Problem description: The stretch wanted below opens at the line containing "Чому речі після" and closes at the line containing "Прання одягу – не виняток. Неправильний". Please return it exactly, with no other lines.

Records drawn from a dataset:
((

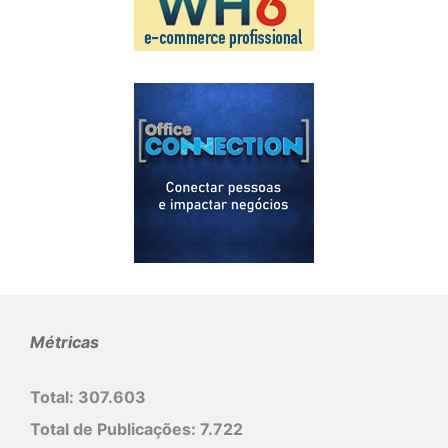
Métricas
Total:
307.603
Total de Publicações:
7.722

))
((

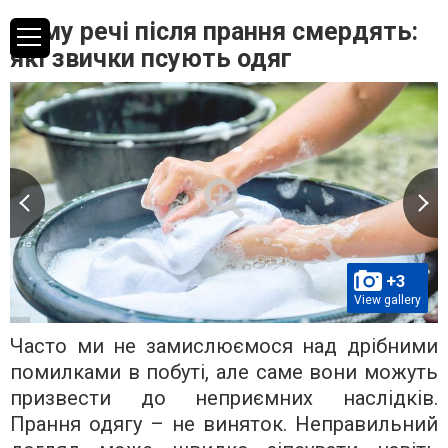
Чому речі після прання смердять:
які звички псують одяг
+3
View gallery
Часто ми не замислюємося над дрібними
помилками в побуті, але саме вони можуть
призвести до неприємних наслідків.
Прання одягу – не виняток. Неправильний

))

Response to the task:
Чому речі після прання смердять:
які звички псують одяг
+3
View gallery
Часто ми не замислюємося над дрібними
помилками в побуті, але саме вони можуть
призвести до неприємних наслідків.
Прання одягу – не виняток. Неправильний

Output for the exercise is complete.